* _SET EXERCISE A_: According to the passage on Pakistan's economy, how many jobs has the PTI promised to create in the next five years?
--- BEGIN SOURCE EXCERPT ---
EXTERNAL sector problems like the currency crisis have tended to overshadow trade and industry’s demand for an economic revitalisation plan.
The implementation of the Pakistan Tehreek-i-Insaf’s (PTI) 100-day agenda promised by Imran Khan is particularly necessary to make the electoral exercise meaningful. The electorate would expect initiatives for social uplift and job creation.
Businesses would like the government to move fast to put the economy on an even keel and escape deindustrialisation. There are major hurdles in the way forward— the government is cash-starved, the economy suffers from an acute shortage of dollars, and investment in capital formation is half of that in other South Asian countries.
The PTI has promised to create 10 million jobs and build five million low-cost housing units in the next five years. It is a tall order. Will the private sector come to the government’s rescue without incentives?
--- END SOURCE EXCERPT ---
* _SET EXERCISE B_: Rewrite part of the listing below as a numbered list, starting with the line that contains "pose: elev=327.0 azim=324.0" and going on through the line that contains "Dot at: (183, 352)", both included. Leave out any blank lines.
--- BEGIN DATA ENTRIES ---
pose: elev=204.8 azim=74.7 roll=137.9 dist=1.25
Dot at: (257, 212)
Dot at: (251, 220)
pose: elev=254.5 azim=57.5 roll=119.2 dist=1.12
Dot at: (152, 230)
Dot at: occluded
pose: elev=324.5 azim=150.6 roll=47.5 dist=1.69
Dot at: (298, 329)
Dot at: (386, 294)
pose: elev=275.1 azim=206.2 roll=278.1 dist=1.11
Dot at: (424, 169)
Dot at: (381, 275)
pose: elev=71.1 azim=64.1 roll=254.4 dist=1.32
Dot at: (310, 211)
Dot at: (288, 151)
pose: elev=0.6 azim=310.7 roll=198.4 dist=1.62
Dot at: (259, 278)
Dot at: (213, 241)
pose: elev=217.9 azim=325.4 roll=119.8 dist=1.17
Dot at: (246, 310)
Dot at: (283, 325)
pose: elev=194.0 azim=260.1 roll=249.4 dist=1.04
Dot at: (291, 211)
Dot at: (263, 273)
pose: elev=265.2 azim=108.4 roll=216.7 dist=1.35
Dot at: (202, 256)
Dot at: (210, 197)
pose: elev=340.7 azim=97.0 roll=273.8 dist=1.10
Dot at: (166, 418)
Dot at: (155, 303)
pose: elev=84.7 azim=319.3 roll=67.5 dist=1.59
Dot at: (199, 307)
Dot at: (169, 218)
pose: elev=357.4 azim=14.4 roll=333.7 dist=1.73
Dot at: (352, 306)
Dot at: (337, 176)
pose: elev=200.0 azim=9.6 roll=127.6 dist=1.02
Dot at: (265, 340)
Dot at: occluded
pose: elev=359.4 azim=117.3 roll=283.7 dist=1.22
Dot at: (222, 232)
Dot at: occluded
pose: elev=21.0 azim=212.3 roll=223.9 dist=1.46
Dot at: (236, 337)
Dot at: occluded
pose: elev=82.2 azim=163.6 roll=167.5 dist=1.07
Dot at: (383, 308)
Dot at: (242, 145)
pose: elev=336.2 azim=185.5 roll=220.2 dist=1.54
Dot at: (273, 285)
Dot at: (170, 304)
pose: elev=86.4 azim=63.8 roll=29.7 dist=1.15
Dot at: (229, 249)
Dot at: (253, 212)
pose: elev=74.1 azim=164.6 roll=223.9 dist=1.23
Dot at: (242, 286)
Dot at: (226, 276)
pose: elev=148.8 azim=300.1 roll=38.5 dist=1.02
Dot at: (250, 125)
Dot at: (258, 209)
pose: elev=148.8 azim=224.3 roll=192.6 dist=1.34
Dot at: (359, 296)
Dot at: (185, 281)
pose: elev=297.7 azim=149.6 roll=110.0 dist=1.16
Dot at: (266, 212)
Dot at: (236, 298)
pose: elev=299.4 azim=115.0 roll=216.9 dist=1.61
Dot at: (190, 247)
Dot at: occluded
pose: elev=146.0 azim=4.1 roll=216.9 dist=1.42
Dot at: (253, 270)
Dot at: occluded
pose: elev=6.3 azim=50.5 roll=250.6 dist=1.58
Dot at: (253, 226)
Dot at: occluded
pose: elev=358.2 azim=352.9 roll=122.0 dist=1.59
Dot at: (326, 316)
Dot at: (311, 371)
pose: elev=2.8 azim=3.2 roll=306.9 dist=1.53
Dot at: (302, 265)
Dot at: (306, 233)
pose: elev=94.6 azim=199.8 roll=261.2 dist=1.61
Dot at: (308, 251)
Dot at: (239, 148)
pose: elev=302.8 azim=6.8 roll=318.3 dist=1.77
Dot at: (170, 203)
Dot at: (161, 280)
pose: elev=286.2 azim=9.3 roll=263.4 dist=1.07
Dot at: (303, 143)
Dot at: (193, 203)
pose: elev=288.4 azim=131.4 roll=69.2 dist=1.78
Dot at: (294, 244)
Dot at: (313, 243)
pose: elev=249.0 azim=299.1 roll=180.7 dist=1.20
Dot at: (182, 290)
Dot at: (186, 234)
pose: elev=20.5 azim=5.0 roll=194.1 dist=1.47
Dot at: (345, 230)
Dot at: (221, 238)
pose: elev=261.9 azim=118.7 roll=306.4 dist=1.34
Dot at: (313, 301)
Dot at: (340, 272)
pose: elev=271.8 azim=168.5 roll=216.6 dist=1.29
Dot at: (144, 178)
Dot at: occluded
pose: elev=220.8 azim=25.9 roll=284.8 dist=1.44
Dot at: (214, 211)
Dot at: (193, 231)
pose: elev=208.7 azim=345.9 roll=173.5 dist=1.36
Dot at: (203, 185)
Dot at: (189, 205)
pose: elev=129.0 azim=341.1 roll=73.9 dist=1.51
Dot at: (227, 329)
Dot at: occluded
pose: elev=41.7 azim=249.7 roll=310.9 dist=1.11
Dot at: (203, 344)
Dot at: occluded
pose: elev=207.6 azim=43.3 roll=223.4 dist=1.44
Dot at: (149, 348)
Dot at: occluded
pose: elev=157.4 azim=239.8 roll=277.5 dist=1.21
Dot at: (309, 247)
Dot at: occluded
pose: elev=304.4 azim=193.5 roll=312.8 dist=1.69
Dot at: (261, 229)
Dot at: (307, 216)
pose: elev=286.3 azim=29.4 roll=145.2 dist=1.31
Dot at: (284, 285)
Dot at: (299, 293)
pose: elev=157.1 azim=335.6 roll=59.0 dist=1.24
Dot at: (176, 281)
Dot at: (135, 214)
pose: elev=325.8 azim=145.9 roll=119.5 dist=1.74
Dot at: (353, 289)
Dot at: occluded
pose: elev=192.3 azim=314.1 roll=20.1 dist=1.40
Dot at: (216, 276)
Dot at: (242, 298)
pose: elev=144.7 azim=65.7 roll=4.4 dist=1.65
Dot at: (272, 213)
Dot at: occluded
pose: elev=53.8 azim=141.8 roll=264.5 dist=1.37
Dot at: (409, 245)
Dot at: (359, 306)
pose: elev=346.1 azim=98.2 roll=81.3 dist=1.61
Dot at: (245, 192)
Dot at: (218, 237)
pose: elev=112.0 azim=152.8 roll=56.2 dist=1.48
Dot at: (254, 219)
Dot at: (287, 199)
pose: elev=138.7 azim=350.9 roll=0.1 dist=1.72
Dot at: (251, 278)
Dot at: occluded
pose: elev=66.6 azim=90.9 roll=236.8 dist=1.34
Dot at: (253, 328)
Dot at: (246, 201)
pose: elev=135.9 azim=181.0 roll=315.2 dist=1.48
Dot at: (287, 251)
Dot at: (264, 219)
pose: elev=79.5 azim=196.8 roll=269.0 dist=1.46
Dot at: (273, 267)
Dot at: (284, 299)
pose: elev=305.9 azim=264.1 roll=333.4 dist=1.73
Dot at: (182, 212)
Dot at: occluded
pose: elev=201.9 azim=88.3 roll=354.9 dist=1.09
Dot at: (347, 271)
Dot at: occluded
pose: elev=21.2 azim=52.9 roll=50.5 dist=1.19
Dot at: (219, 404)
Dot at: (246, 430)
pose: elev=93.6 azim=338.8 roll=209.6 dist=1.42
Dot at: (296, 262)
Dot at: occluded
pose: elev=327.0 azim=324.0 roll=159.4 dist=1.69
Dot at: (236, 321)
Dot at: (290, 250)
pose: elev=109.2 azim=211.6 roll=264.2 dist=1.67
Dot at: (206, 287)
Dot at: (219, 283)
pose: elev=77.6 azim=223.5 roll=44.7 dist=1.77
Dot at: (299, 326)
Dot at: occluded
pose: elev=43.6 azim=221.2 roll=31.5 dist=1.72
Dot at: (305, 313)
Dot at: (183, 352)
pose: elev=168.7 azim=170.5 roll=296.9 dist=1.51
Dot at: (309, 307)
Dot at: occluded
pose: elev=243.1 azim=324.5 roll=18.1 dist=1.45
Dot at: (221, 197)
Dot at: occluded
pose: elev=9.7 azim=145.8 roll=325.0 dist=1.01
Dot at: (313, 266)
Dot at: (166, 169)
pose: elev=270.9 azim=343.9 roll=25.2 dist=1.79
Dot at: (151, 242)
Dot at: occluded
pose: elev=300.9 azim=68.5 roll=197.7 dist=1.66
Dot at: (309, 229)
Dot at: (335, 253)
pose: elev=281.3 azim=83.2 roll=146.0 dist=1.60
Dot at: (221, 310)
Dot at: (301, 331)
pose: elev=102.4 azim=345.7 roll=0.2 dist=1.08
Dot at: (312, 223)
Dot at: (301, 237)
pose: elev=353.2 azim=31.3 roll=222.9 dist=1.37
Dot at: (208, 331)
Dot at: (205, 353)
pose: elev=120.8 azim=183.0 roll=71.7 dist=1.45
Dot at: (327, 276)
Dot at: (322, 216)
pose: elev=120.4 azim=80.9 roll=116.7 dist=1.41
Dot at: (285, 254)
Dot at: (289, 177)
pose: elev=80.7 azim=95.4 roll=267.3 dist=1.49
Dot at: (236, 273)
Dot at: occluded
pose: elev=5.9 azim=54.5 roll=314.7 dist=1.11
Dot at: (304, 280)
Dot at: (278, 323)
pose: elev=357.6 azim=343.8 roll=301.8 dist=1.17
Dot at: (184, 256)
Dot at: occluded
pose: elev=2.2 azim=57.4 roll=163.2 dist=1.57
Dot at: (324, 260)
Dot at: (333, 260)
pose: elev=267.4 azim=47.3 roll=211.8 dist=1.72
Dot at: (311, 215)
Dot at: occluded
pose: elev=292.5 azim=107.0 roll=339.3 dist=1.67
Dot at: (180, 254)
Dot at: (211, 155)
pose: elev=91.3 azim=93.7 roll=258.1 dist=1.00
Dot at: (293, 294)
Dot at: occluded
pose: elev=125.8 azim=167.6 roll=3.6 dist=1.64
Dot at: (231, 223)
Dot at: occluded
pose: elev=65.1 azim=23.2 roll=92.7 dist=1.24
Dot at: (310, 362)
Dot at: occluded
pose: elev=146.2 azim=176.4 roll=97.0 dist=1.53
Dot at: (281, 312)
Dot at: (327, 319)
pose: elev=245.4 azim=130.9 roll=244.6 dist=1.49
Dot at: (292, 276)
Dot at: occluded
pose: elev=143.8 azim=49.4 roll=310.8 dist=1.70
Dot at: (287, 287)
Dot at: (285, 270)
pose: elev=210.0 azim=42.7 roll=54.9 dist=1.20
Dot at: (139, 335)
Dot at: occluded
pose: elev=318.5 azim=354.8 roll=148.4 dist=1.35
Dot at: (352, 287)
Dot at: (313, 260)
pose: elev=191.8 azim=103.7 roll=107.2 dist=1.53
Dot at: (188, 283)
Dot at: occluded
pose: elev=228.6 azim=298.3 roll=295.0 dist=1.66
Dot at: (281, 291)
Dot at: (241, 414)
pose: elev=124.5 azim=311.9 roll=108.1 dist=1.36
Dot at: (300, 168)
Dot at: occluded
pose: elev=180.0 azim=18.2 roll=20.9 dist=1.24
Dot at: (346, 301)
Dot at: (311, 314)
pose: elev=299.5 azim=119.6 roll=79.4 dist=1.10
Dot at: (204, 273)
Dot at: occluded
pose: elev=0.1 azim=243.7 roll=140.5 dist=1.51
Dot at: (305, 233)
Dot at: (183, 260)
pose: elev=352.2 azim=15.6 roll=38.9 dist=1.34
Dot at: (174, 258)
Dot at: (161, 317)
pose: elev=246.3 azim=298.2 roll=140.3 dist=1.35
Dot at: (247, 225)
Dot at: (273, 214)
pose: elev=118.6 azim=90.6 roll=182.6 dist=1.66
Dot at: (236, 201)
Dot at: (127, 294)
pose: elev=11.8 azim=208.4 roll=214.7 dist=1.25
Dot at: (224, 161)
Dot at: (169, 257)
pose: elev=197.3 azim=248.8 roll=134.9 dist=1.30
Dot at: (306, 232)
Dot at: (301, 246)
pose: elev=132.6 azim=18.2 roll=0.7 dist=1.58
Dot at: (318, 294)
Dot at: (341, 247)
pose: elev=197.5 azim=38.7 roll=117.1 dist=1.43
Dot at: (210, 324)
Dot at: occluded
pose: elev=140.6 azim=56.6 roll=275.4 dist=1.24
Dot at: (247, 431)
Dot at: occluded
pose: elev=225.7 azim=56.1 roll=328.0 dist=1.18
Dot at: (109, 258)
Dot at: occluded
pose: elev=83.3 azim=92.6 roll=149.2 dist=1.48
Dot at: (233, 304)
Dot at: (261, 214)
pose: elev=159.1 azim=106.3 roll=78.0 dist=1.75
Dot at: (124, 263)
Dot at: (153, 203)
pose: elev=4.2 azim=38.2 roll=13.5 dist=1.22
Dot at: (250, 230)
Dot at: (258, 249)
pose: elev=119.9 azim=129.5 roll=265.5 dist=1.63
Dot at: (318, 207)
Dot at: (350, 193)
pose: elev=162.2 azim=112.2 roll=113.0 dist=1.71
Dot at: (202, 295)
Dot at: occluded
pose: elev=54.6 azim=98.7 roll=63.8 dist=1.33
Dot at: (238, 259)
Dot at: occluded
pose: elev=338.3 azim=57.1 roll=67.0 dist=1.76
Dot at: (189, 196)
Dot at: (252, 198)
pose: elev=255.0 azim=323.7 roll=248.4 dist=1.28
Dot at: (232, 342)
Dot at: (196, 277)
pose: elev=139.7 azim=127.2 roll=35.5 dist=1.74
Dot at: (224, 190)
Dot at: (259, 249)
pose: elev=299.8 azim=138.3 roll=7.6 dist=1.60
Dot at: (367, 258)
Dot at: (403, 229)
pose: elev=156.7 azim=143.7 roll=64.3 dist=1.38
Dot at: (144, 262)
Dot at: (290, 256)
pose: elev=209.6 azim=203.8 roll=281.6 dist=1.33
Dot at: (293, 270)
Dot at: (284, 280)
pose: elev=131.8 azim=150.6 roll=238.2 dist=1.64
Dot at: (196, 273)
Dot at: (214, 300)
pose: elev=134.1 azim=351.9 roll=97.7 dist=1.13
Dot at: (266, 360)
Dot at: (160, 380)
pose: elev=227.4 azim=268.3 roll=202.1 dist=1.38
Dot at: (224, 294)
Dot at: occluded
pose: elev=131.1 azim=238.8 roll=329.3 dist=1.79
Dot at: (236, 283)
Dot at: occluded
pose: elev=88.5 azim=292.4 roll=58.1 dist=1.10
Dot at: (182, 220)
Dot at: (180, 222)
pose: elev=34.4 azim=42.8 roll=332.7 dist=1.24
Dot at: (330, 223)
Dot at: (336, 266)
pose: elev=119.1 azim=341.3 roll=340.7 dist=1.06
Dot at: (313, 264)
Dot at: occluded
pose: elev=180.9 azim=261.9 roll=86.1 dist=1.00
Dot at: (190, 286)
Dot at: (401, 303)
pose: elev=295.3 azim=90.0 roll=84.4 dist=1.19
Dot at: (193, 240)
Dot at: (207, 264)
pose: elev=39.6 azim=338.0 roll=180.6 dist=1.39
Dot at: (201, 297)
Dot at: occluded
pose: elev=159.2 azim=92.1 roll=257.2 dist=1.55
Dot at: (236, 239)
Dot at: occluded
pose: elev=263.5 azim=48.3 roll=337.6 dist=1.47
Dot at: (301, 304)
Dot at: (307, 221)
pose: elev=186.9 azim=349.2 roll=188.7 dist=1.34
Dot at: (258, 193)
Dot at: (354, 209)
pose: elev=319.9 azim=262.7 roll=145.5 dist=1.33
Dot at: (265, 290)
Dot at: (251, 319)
--- END DATA ENTRIES ---
* _WRITTEN SOLUTION A_: 10 million jobs.

* _WRITTEN SOLUTION B_:
1. pose: elev=327.0 azim=324.0 roll=159.4 dist=1.69
2. Dot at: (236, 321)
3. Dot at: (290, 250)
4. pose: elev=109.2 azim=211.6 roll=264.2 dist=1.67
5. Dot at: (206, 287)
6. Dot at: (219, 283)
7. pose: elev=77.6 azim=223.5 roll=44.7 dist=1.77
8. Dot at: (299, 326)
9. Dot at: occluded
10. pose: elev=43.6 azim=221.2 roll=31.5 dist=1.72
11. Dot at: (305, 313)
12. Dot at: (183, 352)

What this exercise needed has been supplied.